Дела армян на новом месте пошли завидно хорошо. Деда Ивана Минаевича его отец (видимо, имевший средства) послал в конце 1850-х годов учиться медицине в Париж. На дагерротипе того времени он был изображен в цилиндре, с длинными волосами, в элегантном сюртуке, плаще и с тростью. Имена Шарко и Пастера, как, впрочем, и Гамбетты, носились в воздухе до конца дней деда (он умер в начале 1917 года). Из Парижа дед вернулся врачом, женился, имел семь сыновей и одну дочь и стал известен в округе как доктор-бессребреник, образованнейший из людей своего поколения, обитателей этого - не губернского и не уездного, но какого-то особого, не похожего на другие тожнорусские центры, городка.
Из семи его сыновей мой отец, Николай Иванович, был третьим. Все мальчики были постепенно посланы в Москву, учиться в Лазаревском институте восточных языков. Там они зубрили наизусть: "Ты трус, ты раб, ты армянин" и "Бежали робкие грузины", о чем позже вспоминали не без томора. После Лазаревского института все постепенно выходили в университет. Меня всегда восхищала в детстве та симметрия, с которой они каждые два года (так мне рассказывали) сдавали государственные экзамены и выходили в люди, стройным рядом всевозможных профессий, словно на подбор: врач, адвокат, математик, журналист, банкир и т.д. И на семейной группе они стояли плечом к плечу: один в штатском, двое других в университетских мундирах, трое в курточках Лазаревского института и один - на коленях у бабушки, в кружевном воротничке, все, как нарочно, рослые, прямые, красивые, старшие - с черными бородами и огненными глазами, младшие - с серьезными лицами, большеглазые и мрачные.

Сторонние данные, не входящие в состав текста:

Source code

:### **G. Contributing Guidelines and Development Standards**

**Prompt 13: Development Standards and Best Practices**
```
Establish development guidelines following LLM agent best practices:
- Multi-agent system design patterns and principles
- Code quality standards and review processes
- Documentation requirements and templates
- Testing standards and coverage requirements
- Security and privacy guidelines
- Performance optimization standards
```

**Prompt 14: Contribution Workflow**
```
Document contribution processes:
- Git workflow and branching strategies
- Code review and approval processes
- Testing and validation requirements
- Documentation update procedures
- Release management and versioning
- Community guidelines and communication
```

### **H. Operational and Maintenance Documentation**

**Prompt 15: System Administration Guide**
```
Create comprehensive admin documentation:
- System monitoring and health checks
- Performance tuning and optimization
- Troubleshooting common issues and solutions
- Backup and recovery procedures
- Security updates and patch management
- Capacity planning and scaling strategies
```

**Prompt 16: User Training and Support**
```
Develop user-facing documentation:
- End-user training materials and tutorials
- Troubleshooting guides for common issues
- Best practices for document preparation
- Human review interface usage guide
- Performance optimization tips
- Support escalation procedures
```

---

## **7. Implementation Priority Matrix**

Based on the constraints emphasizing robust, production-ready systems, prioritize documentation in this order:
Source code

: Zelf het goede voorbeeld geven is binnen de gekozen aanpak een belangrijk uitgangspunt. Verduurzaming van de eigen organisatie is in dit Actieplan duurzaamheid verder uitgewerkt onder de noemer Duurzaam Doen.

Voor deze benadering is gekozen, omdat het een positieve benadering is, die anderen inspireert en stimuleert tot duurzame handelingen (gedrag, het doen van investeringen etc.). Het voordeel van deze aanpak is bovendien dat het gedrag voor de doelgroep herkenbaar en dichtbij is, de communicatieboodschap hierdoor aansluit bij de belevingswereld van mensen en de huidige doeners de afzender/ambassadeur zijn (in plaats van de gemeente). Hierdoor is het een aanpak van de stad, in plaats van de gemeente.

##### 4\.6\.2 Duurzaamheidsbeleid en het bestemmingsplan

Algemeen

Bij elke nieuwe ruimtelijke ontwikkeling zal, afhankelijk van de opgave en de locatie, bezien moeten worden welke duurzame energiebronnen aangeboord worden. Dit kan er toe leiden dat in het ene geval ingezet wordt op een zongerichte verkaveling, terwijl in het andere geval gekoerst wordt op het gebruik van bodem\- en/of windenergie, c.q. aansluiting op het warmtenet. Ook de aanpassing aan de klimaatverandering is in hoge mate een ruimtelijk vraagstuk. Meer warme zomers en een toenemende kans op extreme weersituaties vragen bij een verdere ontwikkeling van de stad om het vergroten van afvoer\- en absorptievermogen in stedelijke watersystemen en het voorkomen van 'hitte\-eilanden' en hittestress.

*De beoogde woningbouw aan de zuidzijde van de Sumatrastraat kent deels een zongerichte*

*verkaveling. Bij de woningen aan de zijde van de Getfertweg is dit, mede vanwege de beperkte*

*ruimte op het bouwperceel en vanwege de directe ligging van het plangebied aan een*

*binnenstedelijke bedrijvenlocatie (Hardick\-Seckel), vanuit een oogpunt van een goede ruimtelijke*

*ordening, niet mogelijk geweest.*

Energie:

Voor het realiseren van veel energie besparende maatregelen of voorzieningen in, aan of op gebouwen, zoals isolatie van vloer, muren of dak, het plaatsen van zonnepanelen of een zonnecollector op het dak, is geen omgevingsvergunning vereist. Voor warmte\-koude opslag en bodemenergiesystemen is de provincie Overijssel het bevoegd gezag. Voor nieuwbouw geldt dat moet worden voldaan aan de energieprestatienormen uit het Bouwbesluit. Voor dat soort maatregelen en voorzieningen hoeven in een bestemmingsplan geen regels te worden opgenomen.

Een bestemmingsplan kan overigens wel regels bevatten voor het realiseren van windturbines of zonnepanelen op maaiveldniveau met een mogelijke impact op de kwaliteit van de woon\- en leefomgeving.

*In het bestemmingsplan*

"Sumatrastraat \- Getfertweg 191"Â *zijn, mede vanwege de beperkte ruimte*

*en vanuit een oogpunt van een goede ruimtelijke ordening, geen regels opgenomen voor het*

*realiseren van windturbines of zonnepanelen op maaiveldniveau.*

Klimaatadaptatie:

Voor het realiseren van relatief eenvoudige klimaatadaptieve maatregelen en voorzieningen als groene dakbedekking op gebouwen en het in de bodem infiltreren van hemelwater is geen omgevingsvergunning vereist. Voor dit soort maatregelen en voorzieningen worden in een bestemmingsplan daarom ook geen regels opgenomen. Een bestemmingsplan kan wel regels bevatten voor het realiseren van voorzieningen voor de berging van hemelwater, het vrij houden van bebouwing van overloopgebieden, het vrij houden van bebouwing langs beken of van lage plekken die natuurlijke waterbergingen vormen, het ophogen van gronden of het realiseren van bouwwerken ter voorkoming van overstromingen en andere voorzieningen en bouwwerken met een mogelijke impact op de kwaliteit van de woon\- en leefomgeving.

Дедушка Иван Минаевич жил на другом конце России, и в нем все было противоположно сыну Обломова. Это был первый европеец, с которым я столкнулась в жизни. От парижской молодости у него осталась к этому времени только трость - в его сухой, выхоленной руке. Набалдашник был, как полагалось, из слоновой кости, и в нем была дырочка. Я иногда смотрела в эту дырочку и видела там Париж, вид Монмартрского холма, но, конечно, без Эйфелевой башни: это была палка, купленная у Шарвиля в 1861 году. Небо было синее, без единого облака, и купол Инвалидов и башни Нотр-Дам постепенно стали такими знакомыми. Я могла бы войти туда, в эту дырочку, как крошечная козявка, и остаться там. Но только окольными путями я добралась до этого города в конце концов, чтобы остаться в нем на целые четверть века.
Стоя у письменного стола, который в тот год приходился мне под подбородок, я осторожно перебирала медицинские журналы, газетные вырезки, карандаши, перья, конверты с заграничными марками, ручное зеркало в серебряной оправе. Дед любил его иметь под рукой, как и флакон замысловатых духов, которыми он, не стесняясь посторонних, и в том числе меня, время от времени душил свою белую, прямую, шелковую бороду, которая моим щекам казалась чем-то совсем не похожим на серо-зеленую, курчавую, жесткую бороду деда Ивана Дмитриевича, в которой иногда можно было найти крошки утром съеденного калача. Оба они, конечно, как все тогдашние деды, имели в себе нечто от Саваофа, но только русский дед был Саваоф в соединении с водяным, а армянский дед-Саваоф в соединении с Просперо.